Type of tumor	Therapy	ClinicalTrials.govidentifier/status of the study	Beneficial effects	Side effects
Recurrent or advanced solid tumors	IDO1 inhibitor navoximod (GDC-0919, NLG-919)	NCT02048709/completed	Prolonged stable disease[93]	Gastrointestinal hemorrhage;decreased appetite; nausea; vomiting; cough; pruritus; fatigue
Treatment-refractory advanced solid tumors	Epacadostat	NCT01195311/completed	Prolonged stable disease[94]	Nausea, fatigue; decreased appetite; vomiting; constipation, abdominal pain; diarrhea, dyspnea; cough
Metastatic or locally advanced sarcoma	Combination of epacadostat, and anti-PD1 monoclonal antibody (pembrolizumab)	NCT03414229/recruiting	Not applicable	Not applicable
Pediatric brain tumors;glioblastoma multiforme;glioma; gliosarcoma; ependymoma;medulloblastoma	Combination of indoximod and temozolomide	NCT02502708/recruiting	Not applicable	Not applicable
Solid tumors;lung cancer; urothelial cancer; head and neck cancer	Combination of epacadostat and pembrolizumab with standard chemotherapy	NCT03085914/recruiting	Not applicable	Not applicable
Advanced or metastatic solid tumors	Combination of epacadostat and nivolumab with ipilimumab, or lirilumab	NCT03347123/recruiting	Not applicable	Not applicable
Solid tumors;non-small cell lung cancer;squamous cell carcinoma of the head and neck;urothelial carcinoma;brain metastasis	Anti-IDO1 agent (LY3381916) alone or in combination with anti-PD-L1 checkpoint antibody (LY3300054)	NCT03343613/recruiting	Not applicable	Not applicable
Unresectable stage III or stage IV melanoma	Combination of indoximod with immune checkpoint inhibitors	NCT02073123/active, not recruiting	Not applicable	Not applicable
Glioblastoma multiforme;glioma;gliosarcoma	Combination of indoximod and temozolomide	NCT02052648/active, not recruiting	Not applicable	Not applicable
Metastatic pancreatic cancer	Combination of indoximod and the standard of care chemotherapy gemcitabine and nab-paclitaxel	NCT02077881/active, not recruiting	Not applicable	Not applicable

IDO1, indoleamine 2,3-dioxygenase; PD1, programmed cell-death 1; PD-L1, programmed cell-death ligand 1.

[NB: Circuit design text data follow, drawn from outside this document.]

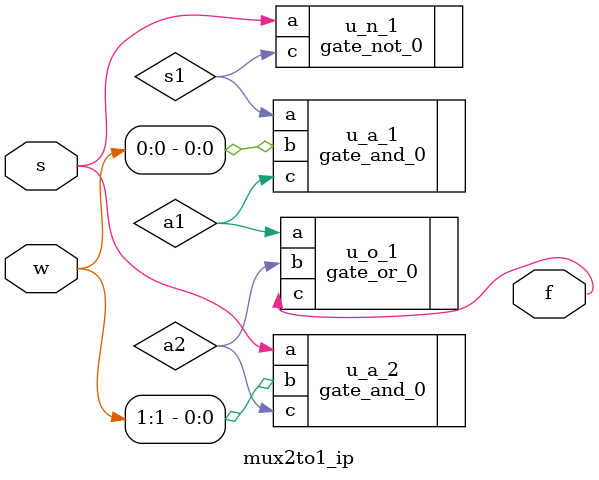
<source format=v>
module mux2to1_ip(input s,
                  input [1:0] w,
                  output f);
    wire s1;
    wire a1;
    wire a2;
    
    gate_not_0 u_n_1(.a(s), .c(s1));
    gate_and_0 u_a_1(.a(s1), .b(w[0]), .c(a1));
    gate_and_0 u_a_2(.a(s), .b(w[1]), .c(a2));
    gate_or_0 u_o_1(.a(a1), .b(a2), .c(f));

endmodule

</source>
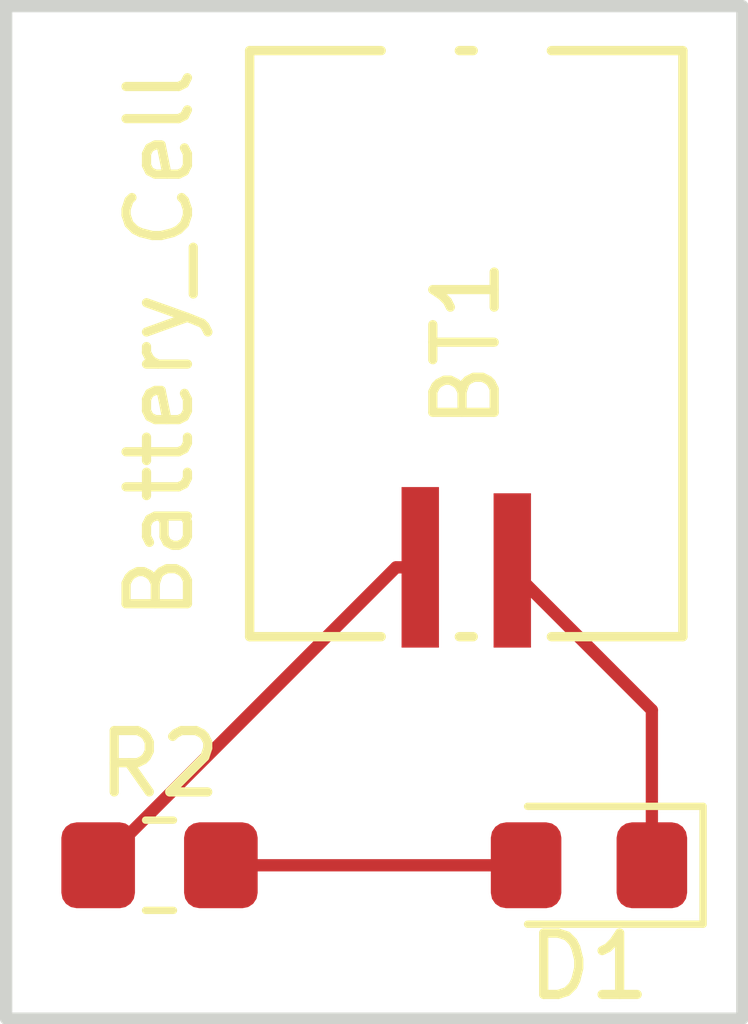
<source format=kicad_pcb>
(kicad_pcb
	(version 20240108)
	(generator "pcbnew")
	(generator_version "8.0")
	(general
		(thickness 1.6)
		(legacy_teardrops no)
	)
	(paper "A4")
	(layers
		(0 "F.Cu" signal)
		(31 "B.Cu" signal)
		(32 "B.Adhes" user "B.Adhesive")
		(33 "F.Adhes" user "F.Adhesive")
		(34 "B.Paste" user)
		(35 "F.Paste" user)
		(36 "B.SilkS" user "B.Silkscreen")
		(37 "F.SilkS" user "F.Silkscreen")
		(38 "B.Mask" user)
		(39 "F.Mask" user)
		(40 "Dwgs.User" user "User.Drawings")
		(41 "Cmts.User" user "User.Comments")
		(42 "Eco1.User" user "User.Eco1")
		(43 "Eco2.User" user "User.Eco2")
		(44 "Edge.Cuts" user)
		(45 "Margin" user)
		(46 "B.CrtYd" user "B.Courtyard")
		(47 "F.CrtYd" user "F.Courtyard")
		(48 "B.Fab" user)
		(49 "F.Fab" user)
		(50 "User.1" user)
		(51 "User.2" user)
		(52 "User.3" user)
		(53 "User.4" user)
		(54 "User.5" user)
		(55 "User.6" user)
		(56 "User.7" user)
		(57 "User.8" user)
		(58 "User.9" user)
	)
	(setup
		(pad_to_mask_clearance 0)
		(allow_soldermask_bridges_in_footprints no)
		(pcbplotparams
			(layerselection 0x00010fc_ffffffff)
			(plot_on_all_layers_selection 0x0000000_00000000)
			(disableapertmacros no)
			(usegerberextensions no)
			(usegerberattributes yes)
			(usegerberadvancedattributes yes)
			(creategerberjobfile yes)
			(dashed_line_dash_ratio 12.000000)
			(dashed_line_gap_ratio 3.000000)
			(svgprecision 4)
			(plotframeref no)
			(viasonmask no)
			(mode 1)
			(useauxorigin no)
			(hpglpennumber 1)
			(hpglpenspeed 20)
			(hpglpendiameter 15.000000)
			(pdf_front_fp_property_popups yes)
			(pdf_back_fp_property_popups yes)
			(dxfpolygonmode yes)
			(dxfimperialunits yes)
			(dxfusepcbnewfont yes)
			(psnegative no)
			(psa4output no)
			(plotreference yes)
			(plotvalue yes)
			(plotfptext yes)
			(plotinvisibletext no)
			(sketchpadsonfab no)
			(subtractmaskfromsilk no)
			(outputformat 1)
			(mirror no)
			(drillshape 1)
			(scaleselection 1)
			(outputdirectory "")
		)
	)
	(net 0 "")
	(net 1 "Net-(BT1-+)")
	(net 2 "Net-(BT1--)")
	(net 3 "Net-(D1-A)")
	(footprint "Diode_SMD:D_0805_2012Metric_Pad1.15x1.40mm_HandSolder" (layer "F.Cu") (at 152 89.5 180))
	(footprint "Resistor_SMD:R_0805_2012Metric_Pad1.20x1.40mm_HandSolder" (layer "F.Cu") (at 145 89.5))
	(footprint "FS_3_Global_Footprint_Library:MS621FE-FL11E_SEC" (layer "F.Cu") (at 150 81 90))
	(gr_rect
		(start 142.5 75.5)
		(end 154.5 92)
		(stroke
			(width 0.2)
			(type default)
		)
		(fill none)
		(layer "Edge.Cuts")
		(uuid "8c1d104b-11b4-4b79-96fe-6804a05620ca")
	)
	(segment
		(start 149.249999 84.6449)
		(end 148.8551 84.6449)
		(width 0.2)
		(layer "F.Cu")
		(net 1)
		(uuid "21c6d2a4-cc9c-4b27-968e-190247b7a59a")
	)
	(segment
		(start 148.8551 84.6449)
		(end 144 89.5)
		(width 0.2)
		(layer "F.Cu")
		(net 1)
		(uuid "23b95469-7cb5-4485-8a39-cf0d47c10427")
	)
	(segment
		(start 153.025 86.970699)
		(end 150.750001 84.6957)
		(width 0.2)
		(layer "F.Cu")
		(net 2)
		(uuid "88e8a49a-4fac-4521-89e4-6975a98edb59")
	)
	(segment
		(start 153.025 89.5)
		(end 153.025 86.970699)
		(width 0.2)
		(layer "F.Cu")
		(net 2)
		(uuid "b25131f4-bafe-4d2e-9579-5ef54535f75d")
	)
	(segment
		(start 146 89.5)
		(end 150.975 89.5)
		(width 0.2)
		(layer "F.Cu")
		(net 3)
		(uuid "5cd42180-eb51-4e67-900e-309e1b453122")
	)
)

</source>
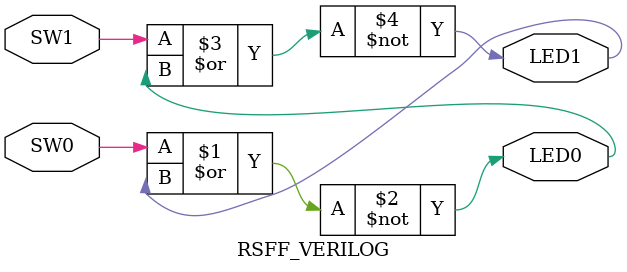
<source format=v>
module RSFF_VERILOG(SW0, SW1, LED0, LED1);

    input  SW0;
    input  SW1;
    output LED0;
    output LED1;

    assign LED0 = ~(SW0 | LED1);
    assign LED1 = ~(SW1 | LED0);

endmodule

</source>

It should be kept in mind that no IDO1 inhibitors have been tested in patients with gastrointestinal tumors. IDO1 is crucially important for the regulation of immune tolerance in the gut. Accordingly, pharmacologic inhibition of IDO1 may affect intestinal immune response and it is highly expected that suppression of IDO1 activity in the gut will increase sensitivity of cancer patients to colitis.[96] These safety concerns must be explored in detail in experimental studies before IDO1 inhibitors can be approved in the therapy of gastrointestinal tumors.

Conclusion

IDO1-dependent control of TRP metabolism is a highly versatile regulator of innate and adaptive immune responses, playing an important role in the pathogenesis of inflammatory and malignant diseases of the gastrointestinal tract. The IDO1/KYN pathway has an important immunoregulatory role in the gut, providing homeostatic balance between immunity and tolerance. An increased IDO1 activity maintains immune tolerance and attenuates ongoing inflammation but allows immune escape and uncontrolled growth of gastrointestinal tumors. Accordingly, the IDO1/KYN pathway represents a novel therapeutic target for the treatment of inflammatory and malignant diseases of the gastrointestinal tract, and consequences of its activation and inhibition should be further explored in future experimental and clinical studies.